Ele sabe que não pode dizer isso. Mas não lhe
ocorre, nem a ele nem a muitos outros, que o mesmo cuidado
merecia ser estendido à palavra "esquizofrênico".
Ou à palavra "bipolar", nome de outra disfunção
mental que começa a cair no gosto de quem costuma lançar
mão do vocabulário médico para outros
fins.
"Transtornos mentais já
em si são algo com que é difícil lidar,
tanto para os pacientes como para os familiares", diz
o psiquiatra Marco Antonio Marcolin, pesquisador da Universidade
de São Paulo. "Qualquer mensagem que se refira
a eles em sentido negativo vem aumentar o estigma. Ao aumentar
o estigma, cai a adesão dos pacientes ao tratamento,
um dos maiores problemas nos tratamentos psiquiátricos,
compromete-se a compreensão dos parentes, multiplicam-se
os custos para o sistema de saúde e reduz-se a empregabilidade
dos portadores." Marcolin é presidente de honra
da Fênix, ONG com sede em São Paulo e atuação
em cinco estados, voltada para a organização
de grupos de auto-ajuda de portadores de transtornos psiquiátricos
e seus familiares. Um dos objetivos centrais da Fênix
é o combate ao estigma que cerca tais pacientes.
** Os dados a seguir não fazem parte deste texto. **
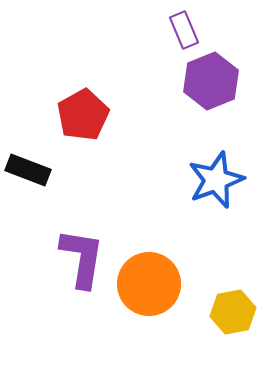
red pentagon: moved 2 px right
Na maravilha da literatura universal
que é o conto A Terceira Margem do Rio, de Guimarães
Rosa, um homem um dia se despede da família, embarca
numa canoa e nunca mais volta, decidido a passar o resto da
vida a subir e descer o rio, subir e descer. A família
se despedaça de tristeza e de vergonha. Por que o pai
fez isso? A mais forte hipótese era: "doideira".
O filho que narra a história, abalado como ninguém
com uma situação que sofre sem compreender,
nos dá conta de uma transformação que
se operou na família: "Na nossa casa, a palavra
doido não se falava, nunca mais se falou, os anos todos,
não se condenava ninguém de doido". Doido,
para nós das cidades, é uma palavra inocente,
até meio engraçada, como "aloprado".
Não nos sertões de Guimarães Rosa. Aquela
gente do conto sabia, a seu modo, o poder destrutivo de uma
palavra dessas, quando usada fora de lugar.